Bien évidemment cette expérience psycho-mentale ce sont les sensations dans l’immédiateté et ce fleuve désordonné des pensées dont il était question plus haut, alors que l’esprit c’est le Soi du « connais-toi toi-même ». Ce Soi auquel on accède par la contemplation de son propre mode d’être , on est ici au plus près de Socrates. Ce Soi, dans le Sâmkhya, il est inexprimable, d’une passivité éternelle sans désir mais aussi d’une liberté éternelle . Ce Soi-Esprit de la philosophie du Sâmkhya « connaît » et est dans une relation harmonique préétablie avec l’ « intelligence », forme la plus raffinée de l’activité psycho-mentale. Ainsi, via cette relation harmonique, l’homme possède un registre de connaissance transcendantale que Platon homologuera au régime de la réminiscence et qui classiquement est associé à l’idée de connaissance « innée ». Dans ce courant de pensée Indien du troisième siècle de notre ère, il y en a des centaines d’autres, la connaissance est la voie du salut, plus,… de la délivrance de l’homme, un but qui surpasse et de loin, le but de « vérité », je serai tenté de dire de « véracité » des philosophes Grecques dont les points de départ sont somme toute proches.

Dans le texte suivant l’auteur, Mircéa Eliade, généralise le terme d’ignorance et y renvoie même ceux qui font métier de savoir :
…« On dépasse, en d’autres termes, la condition temporelle et la suffisance obtuse qui est le lot de tout être humain par le simple fait que tout être humain est « ignorant », c'est-à-dire qu’il s’identifie, lui, et identifie le Réel, avec sa propre situation particulière. Car l’ignorance est en premier lieu cette fausse identification du Réel avec ce que chacun d’entre nous paraissons être ou paraissons posséder. Un politicien croit que la seule et vraie réalité est la puissance politique, un millionnaire est convaincu que la richesse seule est réelle, un érudit pense la même chose de ses recherches, de ses livres et de ses laboratoires, et ainsi de suite. La même tendance se retrouve également chez les moins civilisés, chez les « primitifs » et les « sauvages ». Avec cette différence, que chez eux, les mythes sont encore vivants et, par conséquent, les empêchent de s’identifier complètement et continuellement avec la non réalité. La récitation périodique des mythes brise les murs élevés par les illusions de l’existence profane. Le mythe réactualise continuellement le Grand Temps et ce faisant projette l’auditoire sur un plan surhumain et surhistorique qui, entre autres choses, permet à cet auditoire d’approcher une Réalité impossible à atteindre sur le plan de l’existence individuelle profane. »
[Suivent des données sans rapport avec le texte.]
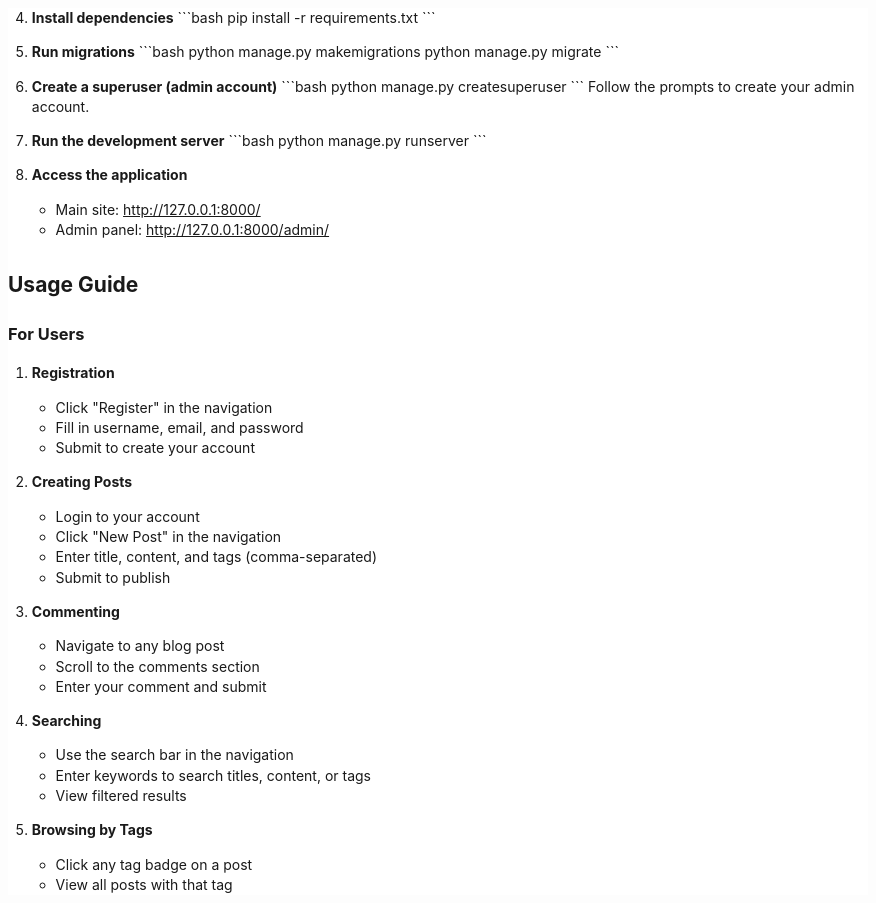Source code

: 4. **Install dependencies**
   \`\`\`bash
   pip install -r requirements.txt
   \`\`\`

5. **Run migrations**
   \`\`\`bash
   python manage.py makemigrations
   python manage.py migrate
   \`\`\`

6. **Create a superuser (admin account)**
   \`\`\`bash
   python manage.py createsuperuser
   \`\`\`
   Follow the prompts to create your admin account.

7. **Run the development server**
   \`\`\`bash
   python manage.py runserver
   \`\`\`

8. **Access the application**
   - Main site: http://127.0.0.1:8000/
   - Admin panel: http://127.0.0.1:8000/admin/

## Usage Guide

### For Users

1. **Registration**
   - Click "Register" in the navigation
   - Fill in username, email, and password
   - Submit to create your account

2. **Creating Posts**
   - Login to your account
   - Click "New Post" in the navigation
   - Enter title, content, and tags (comma-separated)
   - Submit to publish

3. **Commenting**
   - Navigate to any blog post
   - Scroll to the comments section
   - Enter your comment and submit

4. **Searching**
   - Use the search bar in the navigation
   - Enter keywords to search titles, content, or tags
   - View filtered results

5. **Browsing by Tags**
   - Click any tag badge on a post
   - View all posts with that tag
Peut-être trouve-t-on dans ce texte la raison pour laquelle Socrate et Platon, tout en dénonçant la mythologie, forgent et utilisent le mythe comme instrument de démonstration/illustration philosophique. Plus important nous voyons là la confirmation que seule une forme de transcendance dont les modalités peuvent varier du mythe à l’inspiration artistique ou mathématique voir à une certaine folie peuvent permettre d’échapper à la « stupidité » et pour les plus doués ou les plus persévérants d’accéder à une certaine connaissance.